Tahun ini, 2024, dijadwalkan menjadi tahun terpanas yang pernah tercatat, melampaui rekor tertinggi sebelumnya pada tahun 2023, menurut Layanan Perubahan Iklim Copernicus Uni Eropa (C3S).
Pertama kalinya, suhu rata-rata global akan melebihi 1,5C (2,7F) di atas level pra-industri dari tahun 1850-1900, batas atas yang ditetapkan oleh Perjanjian Paris.

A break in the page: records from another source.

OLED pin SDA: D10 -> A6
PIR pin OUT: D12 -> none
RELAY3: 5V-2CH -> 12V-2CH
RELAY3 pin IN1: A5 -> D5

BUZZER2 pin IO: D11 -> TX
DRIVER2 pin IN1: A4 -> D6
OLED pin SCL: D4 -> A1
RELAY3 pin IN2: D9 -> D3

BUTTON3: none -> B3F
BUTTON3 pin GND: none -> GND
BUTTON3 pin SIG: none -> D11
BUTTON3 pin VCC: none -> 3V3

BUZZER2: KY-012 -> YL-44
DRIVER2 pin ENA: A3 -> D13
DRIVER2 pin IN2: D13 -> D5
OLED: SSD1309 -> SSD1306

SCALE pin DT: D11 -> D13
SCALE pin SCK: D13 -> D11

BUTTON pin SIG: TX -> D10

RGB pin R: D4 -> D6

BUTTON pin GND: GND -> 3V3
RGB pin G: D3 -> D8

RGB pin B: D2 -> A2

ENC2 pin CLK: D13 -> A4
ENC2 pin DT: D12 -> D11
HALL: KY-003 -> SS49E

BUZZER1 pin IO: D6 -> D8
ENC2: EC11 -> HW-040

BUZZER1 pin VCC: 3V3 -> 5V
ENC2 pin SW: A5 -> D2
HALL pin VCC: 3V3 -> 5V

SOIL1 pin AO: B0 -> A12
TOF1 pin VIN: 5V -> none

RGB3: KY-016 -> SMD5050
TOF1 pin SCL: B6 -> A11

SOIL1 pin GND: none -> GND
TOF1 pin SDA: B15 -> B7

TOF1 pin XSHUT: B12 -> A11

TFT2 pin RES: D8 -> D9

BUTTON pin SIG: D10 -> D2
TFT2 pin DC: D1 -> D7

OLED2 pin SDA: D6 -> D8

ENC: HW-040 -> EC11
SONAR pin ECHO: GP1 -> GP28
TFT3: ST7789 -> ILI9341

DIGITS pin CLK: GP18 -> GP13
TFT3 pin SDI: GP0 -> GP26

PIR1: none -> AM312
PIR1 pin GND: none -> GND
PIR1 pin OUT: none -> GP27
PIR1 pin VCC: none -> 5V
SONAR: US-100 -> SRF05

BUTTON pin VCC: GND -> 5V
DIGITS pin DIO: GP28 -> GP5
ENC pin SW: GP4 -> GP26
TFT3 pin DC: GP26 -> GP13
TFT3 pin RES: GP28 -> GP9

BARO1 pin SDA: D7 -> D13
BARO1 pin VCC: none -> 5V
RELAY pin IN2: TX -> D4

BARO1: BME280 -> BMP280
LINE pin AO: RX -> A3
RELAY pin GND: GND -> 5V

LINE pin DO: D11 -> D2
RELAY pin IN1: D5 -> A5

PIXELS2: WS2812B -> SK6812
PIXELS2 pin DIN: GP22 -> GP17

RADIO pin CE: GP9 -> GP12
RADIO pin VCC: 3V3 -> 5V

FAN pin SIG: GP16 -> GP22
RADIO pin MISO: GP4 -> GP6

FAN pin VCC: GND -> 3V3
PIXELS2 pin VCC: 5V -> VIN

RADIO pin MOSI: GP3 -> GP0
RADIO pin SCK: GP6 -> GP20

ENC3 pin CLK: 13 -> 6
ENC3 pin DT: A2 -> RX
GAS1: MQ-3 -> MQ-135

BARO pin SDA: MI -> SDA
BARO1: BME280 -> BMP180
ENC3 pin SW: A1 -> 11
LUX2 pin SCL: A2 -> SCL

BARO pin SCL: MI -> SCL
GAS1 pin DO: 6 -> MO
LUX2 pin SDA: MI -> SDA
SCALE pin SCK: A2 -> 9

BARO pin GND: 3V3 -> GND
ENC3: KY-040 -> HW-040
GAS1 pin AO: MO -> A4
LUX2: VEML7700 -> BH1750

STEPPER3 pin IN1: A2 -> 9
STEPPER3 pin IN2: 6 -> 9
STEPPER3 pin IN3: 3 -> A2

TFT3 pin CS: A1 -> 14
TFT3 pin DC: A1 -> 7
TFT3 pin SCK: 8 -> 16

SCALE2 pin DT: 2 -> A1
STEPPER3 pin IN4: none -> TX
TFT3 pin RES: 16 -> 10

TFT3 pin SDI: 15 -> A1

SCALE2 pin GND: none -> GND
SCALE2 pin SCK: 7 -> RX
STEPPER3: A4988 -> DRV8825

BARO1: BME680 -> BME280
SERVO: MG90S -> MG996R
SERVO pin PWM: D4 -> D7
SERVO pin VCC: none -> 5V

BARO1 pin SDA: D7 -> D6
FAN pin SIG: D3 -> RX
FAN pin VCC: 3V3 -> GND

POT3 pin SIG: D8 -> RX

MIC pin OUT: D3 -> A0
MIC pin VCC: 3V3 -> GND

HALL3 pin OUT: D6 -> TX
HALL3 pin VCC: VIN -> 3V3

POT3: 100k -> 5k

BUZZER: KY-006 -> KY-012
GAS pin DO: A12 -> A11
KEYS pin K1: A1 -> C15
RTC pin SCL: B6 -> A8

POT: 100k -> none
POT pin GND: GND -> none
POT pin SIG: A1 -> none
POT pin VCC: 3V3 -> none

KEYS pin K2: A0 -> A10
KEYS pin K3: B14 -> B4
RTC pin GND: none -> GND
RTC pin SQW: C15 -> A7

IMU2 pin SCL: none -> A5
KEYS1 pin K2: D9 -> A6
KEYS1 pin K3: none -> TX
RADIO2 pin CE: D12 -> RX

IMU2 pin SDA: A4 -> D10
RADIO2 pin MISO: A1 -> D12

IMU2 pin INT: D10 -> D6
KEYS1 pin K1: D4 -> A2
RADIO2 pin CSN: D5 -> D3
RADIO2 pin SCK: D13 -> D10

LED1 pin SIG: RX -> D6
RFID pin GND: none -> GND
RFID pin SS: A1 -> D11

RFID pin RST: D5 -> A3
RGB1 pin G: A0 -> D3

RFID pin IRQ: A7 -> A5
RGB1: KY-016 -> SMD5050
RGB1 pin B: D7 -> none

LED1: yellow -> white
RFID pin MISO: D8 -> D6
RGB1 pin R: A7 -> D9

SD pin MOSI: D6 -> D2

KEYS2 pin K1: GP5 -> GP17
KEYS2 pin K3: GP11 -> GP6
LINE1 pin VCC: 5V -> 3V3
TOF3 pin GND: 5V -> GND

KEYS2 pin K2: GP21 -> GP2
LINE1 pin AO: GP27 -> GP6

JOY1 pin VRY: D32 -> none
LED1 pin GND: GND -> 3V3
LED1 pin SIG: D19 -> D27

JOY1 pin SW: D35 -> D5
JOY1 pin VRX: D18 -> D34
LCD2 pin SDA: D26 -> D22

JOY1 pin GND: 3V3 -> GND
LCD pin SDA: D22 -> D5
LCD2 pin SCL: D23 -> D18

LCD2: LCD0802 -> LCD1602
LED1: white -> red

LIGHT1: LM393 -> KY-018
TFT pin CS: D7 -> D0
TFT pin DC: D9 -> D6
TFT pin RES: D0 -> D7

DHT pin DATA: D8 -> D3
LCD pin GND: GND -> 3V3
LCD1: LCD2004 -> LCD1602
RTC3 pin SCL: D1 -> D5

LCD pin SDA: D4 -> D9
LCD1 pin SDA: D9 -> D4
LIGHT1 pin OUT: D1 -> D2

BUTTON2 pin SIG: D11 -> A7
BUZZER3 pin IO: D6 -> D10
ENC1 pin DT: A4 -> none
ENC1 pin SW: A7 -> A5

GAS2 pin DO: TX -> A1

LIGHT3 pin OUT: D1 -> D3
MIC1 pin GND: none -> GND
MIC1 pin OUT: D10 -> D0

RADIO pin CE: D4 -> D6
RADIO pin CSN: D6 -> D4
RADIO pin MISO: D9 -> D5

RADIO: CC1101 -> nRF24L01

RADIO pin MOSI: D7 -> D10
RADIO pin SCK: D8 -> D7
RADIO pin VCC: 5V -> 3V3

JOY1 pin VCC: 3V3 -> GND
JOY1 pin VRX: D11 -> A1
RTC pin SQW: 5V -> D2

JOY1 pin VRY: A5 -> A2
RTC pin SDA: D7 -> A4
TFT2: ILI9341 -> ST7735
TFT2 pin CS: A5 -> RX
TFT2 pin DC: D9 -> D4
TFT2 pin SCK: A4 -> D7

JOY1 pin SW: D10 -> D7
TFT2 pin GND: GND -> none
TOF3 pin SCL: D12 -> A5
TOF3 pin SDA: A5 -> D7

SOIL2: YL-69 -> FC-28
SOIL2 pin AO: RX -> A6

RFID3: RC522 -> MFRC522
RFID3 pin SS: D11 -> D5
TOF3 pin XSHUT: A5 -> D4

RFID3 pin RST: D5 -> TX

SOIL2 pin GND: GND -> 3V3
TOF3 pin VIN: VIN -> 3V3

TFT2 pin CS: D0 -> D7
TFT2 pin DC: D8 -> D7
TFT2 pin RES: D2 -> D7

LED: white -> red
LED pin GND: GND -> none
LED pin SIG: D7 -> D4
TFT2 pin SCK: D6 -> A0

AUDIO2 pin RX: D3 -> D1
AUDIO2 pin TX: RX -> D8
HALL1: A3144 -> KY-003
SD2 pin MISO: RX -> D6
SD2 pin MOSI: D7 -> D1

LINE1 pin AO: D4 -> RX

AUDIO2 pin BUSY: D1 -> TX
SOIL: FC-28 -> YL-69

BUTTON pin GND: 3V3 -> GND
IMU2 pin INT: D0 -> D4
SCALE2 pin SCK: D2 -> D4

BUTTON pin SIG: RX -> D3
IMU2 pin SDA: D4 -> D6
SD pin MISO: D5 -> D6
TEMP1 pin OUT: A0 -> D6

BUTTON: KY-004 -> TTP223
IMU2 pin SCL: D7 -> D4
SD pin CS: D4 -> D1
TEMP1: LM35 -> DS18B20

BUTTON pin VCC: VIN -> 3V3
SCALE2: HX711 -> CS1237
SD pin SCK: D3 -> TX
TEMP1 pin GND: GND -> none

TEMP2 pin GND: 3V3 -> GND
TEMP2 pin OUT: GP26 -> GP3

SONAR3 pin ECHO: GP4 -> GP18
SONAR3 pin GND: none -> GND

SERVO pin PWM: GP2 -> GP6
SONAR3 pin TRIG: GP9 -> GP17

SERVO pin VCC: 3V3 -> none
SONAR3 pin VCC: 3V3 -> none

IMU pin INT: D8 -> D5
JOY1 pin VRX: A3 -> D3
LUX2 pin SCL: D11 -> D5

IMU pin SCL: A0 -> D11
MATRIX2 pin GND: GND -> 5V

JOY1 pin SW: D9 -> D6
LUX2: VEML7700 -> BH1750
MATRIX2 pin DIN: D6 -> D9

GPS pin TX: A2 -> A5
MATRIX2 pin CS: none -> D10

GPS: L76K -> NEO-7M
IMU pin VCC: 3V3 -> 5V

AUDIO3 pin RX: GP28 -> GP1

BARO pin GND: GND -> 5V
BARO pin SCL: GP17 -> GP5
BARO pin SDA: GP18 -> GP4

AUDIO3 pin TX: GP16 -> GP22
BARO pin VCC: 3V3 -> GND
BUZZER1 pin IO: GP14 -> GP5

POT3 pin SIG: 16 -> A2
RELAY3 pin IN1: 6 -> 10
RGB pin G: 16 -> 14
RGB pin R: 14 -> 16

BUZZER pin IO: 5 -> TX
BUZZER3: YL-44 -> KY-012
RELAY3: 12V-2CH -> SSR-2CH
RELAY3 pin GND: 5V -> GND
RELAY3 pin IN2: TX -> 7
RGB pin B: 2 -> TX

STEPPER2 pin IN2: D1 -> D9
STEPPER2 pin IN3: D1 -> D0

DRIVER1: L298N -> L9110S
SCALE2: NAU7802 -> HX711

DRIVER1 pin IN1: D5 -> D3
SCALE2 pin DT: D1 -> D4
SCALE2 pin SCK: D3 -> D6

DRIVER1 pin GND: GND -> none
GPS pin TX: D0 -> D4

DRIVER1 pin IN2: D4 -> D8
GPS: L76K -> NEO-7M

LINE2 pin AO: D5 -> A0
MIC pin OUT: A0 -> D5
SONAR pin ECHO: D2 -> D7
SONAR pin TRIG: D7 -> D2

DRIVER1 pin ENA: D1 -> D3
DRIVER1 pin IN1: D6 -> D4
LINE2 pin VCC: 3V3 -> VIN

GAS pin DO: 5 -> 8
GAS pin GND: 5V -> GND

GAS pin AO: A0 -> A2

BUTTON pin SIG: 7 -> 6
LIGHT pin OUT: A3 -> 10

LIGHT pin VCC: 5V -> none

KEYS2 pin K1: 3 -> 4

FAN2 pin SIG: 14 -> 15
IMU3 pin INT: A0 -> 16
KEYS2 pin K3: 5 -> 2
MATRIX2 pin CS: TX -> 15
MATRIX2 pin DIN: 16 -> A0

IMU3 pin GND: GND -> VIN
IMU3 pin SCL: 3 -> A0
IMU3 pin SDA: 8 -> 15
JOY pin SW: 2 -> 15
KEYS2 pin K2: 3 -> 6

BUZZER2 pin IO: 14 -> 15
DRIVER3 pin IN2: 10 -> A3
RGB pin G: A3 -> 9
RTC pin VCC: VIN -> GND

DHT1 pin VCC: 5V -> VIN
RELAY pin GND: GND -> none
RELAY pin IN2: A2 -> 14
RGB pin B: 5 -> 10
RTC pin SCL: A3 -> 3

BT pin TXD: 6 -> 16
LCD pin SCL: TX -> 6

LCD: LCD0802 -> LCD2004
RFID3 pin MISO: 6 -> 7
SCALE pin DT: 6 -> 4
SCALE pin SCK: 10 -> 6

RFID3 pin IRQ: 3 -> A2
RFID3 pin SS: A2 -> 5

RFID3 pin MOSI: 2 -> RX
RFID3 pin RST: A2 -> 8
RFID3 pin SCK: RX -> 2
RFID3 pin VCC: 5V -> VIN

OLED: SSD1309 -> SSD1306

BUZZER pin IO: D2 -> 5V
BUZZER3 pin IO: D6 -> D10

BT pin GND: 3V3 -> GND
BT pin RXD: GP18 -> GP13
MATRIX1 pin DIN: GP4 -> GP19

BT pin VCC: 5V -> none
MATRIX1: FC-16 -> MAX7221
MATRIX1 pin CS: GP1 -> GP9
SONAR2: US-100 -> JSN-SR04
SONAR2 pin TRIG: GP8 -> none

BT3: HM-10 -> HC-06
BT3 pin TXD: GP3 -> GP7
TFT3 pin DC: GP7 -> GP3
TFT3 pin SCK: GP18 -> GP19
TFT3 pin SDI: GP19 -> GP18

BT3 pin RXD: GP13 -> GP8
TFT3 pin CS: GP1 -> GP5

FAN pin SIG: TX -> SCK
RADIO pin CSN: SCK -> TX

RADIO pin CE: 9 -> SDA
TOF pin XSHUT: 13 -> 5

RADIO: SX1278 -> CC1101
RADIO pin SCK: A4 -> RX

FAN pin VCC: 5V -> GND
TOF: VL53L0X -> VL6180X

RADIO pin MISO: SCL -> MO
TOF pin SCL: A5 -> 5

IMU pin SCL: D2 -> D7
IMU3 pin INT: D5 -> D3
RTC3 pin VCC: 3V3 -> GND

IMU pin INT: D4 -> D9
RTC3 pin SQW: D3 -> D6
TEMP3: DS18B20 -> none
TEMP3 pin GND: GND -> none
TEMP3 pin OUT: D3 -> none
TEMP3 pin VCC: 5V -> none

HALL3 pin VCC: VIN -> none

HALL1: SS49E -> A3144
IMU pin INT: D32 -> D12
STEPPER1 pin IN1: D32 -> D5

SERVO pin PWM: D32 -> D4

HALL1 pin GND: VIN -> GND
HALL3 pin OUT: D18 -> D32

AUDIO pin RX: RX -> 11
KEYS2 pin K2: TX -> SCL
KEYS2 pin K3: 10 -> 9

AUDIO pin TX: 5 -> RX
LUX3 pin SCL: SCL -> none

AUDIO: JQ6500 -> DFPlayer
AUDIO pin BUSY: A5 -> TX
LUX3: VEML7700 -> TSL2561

Perjanjian tersebut bertujuan agar negara-negara bekerja untuk mengurangi emisi gas rumah kaca global, dengan tujuan membatasi peningkatan suhu permukaan rata-rata global menjadi 1,5C di atas level pra-industri dan berupaya untuk tetap jauh di bawah 2C.
“Ini tidak berarti bahwa Perjanjian Paris telah dilanggar, tetapi ini berarti tindakan iklim yang ambisius lebih mendesak dari sebelumnya,” kata Samantha Burgess, wakil direktur C3S.
Suhu yang meningkat telah memicu peristiwa cuaca ekstrem di seluruh dunia pada tahun 2024, termasuk banjir mematikan di Nigeria dan Eropa, kebakaran hutan menghancurkan di Amerika Selatan, gelombang panas awal dan badai tropis yang merusak di Amerika Serikat.
Kiri ke kanan: Banjir di Nigeria [AFP], kebakaran hutan di Brasil [AP], akibat badai di Barbados [AP]
JANUARI
Tahun dimulai dengan pemanasan yang kuat ketika dunia mengalami Januari terhangat sepanjang sejarah, dengan suhu udara permukaan rata-rata 13,14˚C. Ini 0,12˚C di atas rekor suhu sebelumnya untuk Januari terhangat, yang ditetapkan pada tahun 2020.
Januari 2024 menandai bulan kedelapan berturut-turut yang menjadi bulan paling hangat sepanjang sejarah untuk bulan yang bersangkutan dalam setahun – rangkaian yang dimulai pada Juni 2023 dan berakhir pada Juni 2024.
(Al Jazeera)
FEBRUARI
Pada bulan Februari, Belahan Bumi Utara menyelesaikan musim dingin terhangat dalam sejarah, sementara suhu laut melonjak ke level yang belum pernah terjadi sebelumnya.
Suhu permukaan laut global rata-rata mencapai 21,09C (69,8F), melampaui rekor sebelumnya sebesar 20,98C (69,77F) yang ditetapkan pada Agustus 2023.
(Al Jazeera)
Meskipun kenaikan ini sebagian disebabkan oleh pola iklim El Nino, yang menyebabkan perairan hangat yang tidak biasa di Pasifik timur, jangkauannya lebih luas.
“Yang lebih mengejutkan adalah bahwa suhu permukaan laut berada pada level rekor di daerah yang jauh dari pusat El Nino, seperti Samudera Atlantik tropis dan Samudera Hindia,” catat Richard Allan, seorang ilmuwan iklim di Universitas Reading, menekankan dampak yang mendalam dari peningkatan emisi gas rumah kaca terhadap pemanasan global.
JUNI
Saat suhu laut meningkat, penguapan menjadi lebih cepat, mentransfer lebih banyak panas dari lautan ke udara. Ketika badai bergerak melintasi lautan yang hangat, mereka menyerap lebih banyak uap air dan panas.
Hal ini menyebabkan angin yang lebih kuat, hujan yang lebih deras, dan banjir yang lebih besar ketika badai mencapai daratan. Hal ini terjadi ketika Atlantik memasuki musim badai pada bulan Juni.
Badai Beryl, badai pertama musim ini, merupakan badai Category 5 terawal yang pernah tercatat di Atlantik, menurut Organisasi Meteorologi Dunia Perserikatan Bangsa-Bangsa. Badai Category 5 menyebabkan kerusakan yang sangat parah dengan angin sebesar 157mph (252km/jam) atau lebih.
Beryl terbentuk di Samudera Atlantik pada 28 Juni dan dengan cepat mengintensifkan diri menjadi badai besar. Antara 29 Juni dan pagi 30 Juni, anginnya melonjak 65 mil per jam, mencapai status Category 4 “sangat berbahaya.”